Quand on coule et touche le fond, il y a deux possibilités : soit on s’enfonce, soit on rebondit. Sous la Guinée de Mamadi Doumbouya, le gouvernant creuse davantage et nous engloutit quotidiennement dans les abysses de la médiocrité et de la cupidité.

La stratégie de la junte militaire est au fond simple : multiplier les mesures liberticides les unes après les autres pour vérifier comment elles seront accueillies par le public. C’est ainsi que le brouillage des ondes, les nombreuses restrictions de l’Internet et le sabotage de certains médias se sont imposés aux Guinéens sans toutefois émouvoir outre mesure et rencontrer une résistance proportionnelle à l’affront fait à notre démocratie.  

A peine a-t-on le temps de s’indigner d’une mesure liberticide qu’arrive une autre tout aussi loufoque que la précédente si ce n’est plus. On a donc assisté, médusés, au retrait des agréments des Groupe Hadafo, GFM et Djoma le mercredi 22 mai dernier, puis au retrait des fréquences de ces médias sur instruction de l’Autorité de Régulation des Postes et Télécommunications suivi du démantèlement des équipements de ces médias par son Directeur Général.

Le monarque Mamadi Doumbouya a pour l’heure réussi le pari de saper les fondements de la liberté de la presse-le droit d’informer et de s’informer- en faisant allègrement de la Guinée une prison à ciel ouvert et de ses compatriotes ses vassaux.

L’observation faite par une certaine partie de mes compatriotes m’a exaspéré au plus haut point. J’en ai souffert des jours durant sans décolérer. De loin, j’ai observé un peuple fataliste et résigné, disposé à étreindre de toutes ses forces la dictature. Un peuple prêt à tout accepter, surtout l’absurde.

 J’ai eu le cœur serré pour Aboubacar Diallo, Lamine Guirassy mais aussi pour Kalil Oularé quand j’ai vu certains de mes compatriotes leur proposer de faire une télé web en lieu et place de les aider à reconquérir leurs droits arrachés de haute lutte. J’ai vu des compatriotes s’en prendre à et se moquer de Jacques Lewa, Tamba Zackarie, Mohamed Mara et d’autres victimes, justifiant cela par l’existence de « VAR » les engageant oubliant qu’en situation d’injustice, c’est un devoir de s’aligner systématiquement sur l’opprimé.
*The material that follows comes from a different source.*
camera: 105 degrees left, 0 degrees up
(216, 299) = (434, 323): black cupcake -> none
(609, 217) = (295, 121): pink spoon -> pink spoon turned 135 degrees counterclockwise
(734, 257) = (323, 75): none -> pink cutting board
J’ai été ahuri par la rhétorique insipide et lâche de certains artistes qui marchaient sur des œufs en exprimant leur soutien et leur compassion à Lamine Guirassy. Que d’hypocrisie ! J’ai été abasourdi par la réaction du président de l’Urtelgui qui, s’en remettant au seigneur, a opté pour la négociation, mais quelle indignité !

Au même moment, j’apprenais que la bibliothèque vivante, le doyen MONENEMBO, s’était fait subtiliser son ordinateur qui contenait un manuscrit qu’il a mis trois ans à rédiger. Je fus envahi d’une immense tristesse. Que dire des accointances avec le pouvoir et certains de nos compatriotes qui combattent l’injustice et qui militent pour le retour diligent à l’ordre constitutionnel. La nuit, ils sont amis conseillers, griots, courtisans et lèche-bottes, des personnes qui ont bénéficié de décrets de la junte. Le jour, ce sont des combattants farouches de la démocratie et de la lutte contre la corruption.
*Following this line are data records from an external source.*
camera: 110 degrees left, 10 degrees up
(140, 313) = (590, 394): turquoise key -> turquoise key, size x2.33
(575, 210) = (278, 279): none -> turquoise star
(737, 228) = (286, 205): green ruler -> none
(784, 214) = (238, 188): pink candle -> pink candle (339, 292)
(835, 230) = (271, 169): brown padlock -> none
 L’ignorance, l’obscurantisme, l’avidité, la cupidité, le larbinisme, la bassesse, voilà quelques-uns des traits caractéristiques de certains de nos compatriotes. Des thuriféraires des laquais de tout poil, complètement aveuglés par le gain facile et animés d’une complaisance incurable. Cette catégorie de Guinéens ne mérite que des individus corrompus qui compromettent l’avenir du pays. Des bourreaux qui sucent son sang, nous offrent une école au rabais, jettent la jeunesse guinéenne dans les fonds marins de la Méditerranée. Cette partie toxique du peuple n’aspire pas à construire une société meilleure. Elle aspire uniquement à profiter d’un système tordu qu’elle a tout intérêt à voir s’enraciner durablement pour satisfaire sa cupidité. Le salut viendra inéluctablement de la partie saine de ce peuple. C’est pourquoi il ne faut pas désespérer de la Guinée, et bien au contraire garder espoir, en s’armant de la même détermination qu’ont aujourd’hui les démocrates et patriotes du pays.